● WHAT IS BEING ASKED:
In the entries below, work out how many lines include "pixel", and write only that number.
****************
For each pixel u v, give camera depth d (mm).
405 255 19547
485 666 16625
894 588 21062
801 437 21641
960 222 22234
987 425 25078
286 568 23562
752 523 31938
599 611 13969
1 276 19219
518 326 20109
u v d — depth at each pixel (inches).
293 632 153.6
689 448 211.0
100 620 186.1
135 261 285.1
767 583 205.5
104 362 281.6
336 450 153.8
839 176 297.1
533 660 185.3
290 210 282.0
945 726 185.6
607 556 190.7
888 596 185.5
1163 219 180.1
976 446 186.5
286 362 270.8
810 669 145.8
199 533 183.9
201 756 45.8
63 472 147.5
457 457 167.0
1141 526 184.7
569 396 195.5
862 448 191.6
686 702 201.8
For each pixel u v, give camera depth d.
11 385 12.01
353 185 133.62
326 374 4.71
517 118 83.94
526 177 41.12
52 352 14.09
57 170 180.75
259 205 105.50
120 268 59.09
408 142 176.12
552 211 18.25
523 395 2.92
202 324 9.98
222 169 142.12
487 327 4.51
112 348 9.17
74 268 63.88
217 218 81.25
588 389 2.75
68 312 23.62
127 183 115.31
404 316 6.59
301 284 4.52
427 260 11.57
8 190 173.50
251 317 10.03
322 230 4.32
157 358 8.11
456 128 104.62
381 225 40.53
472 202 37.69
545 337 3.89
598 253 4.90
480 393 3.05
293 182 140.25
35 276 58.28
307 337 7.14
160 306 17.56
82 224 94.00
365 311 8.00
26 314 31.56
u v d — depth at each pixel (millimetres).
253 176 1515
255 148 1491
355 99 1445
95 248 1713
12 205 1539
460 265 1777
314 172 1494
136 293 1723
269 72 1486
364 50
****************
● EXPECTED ANSWER:
4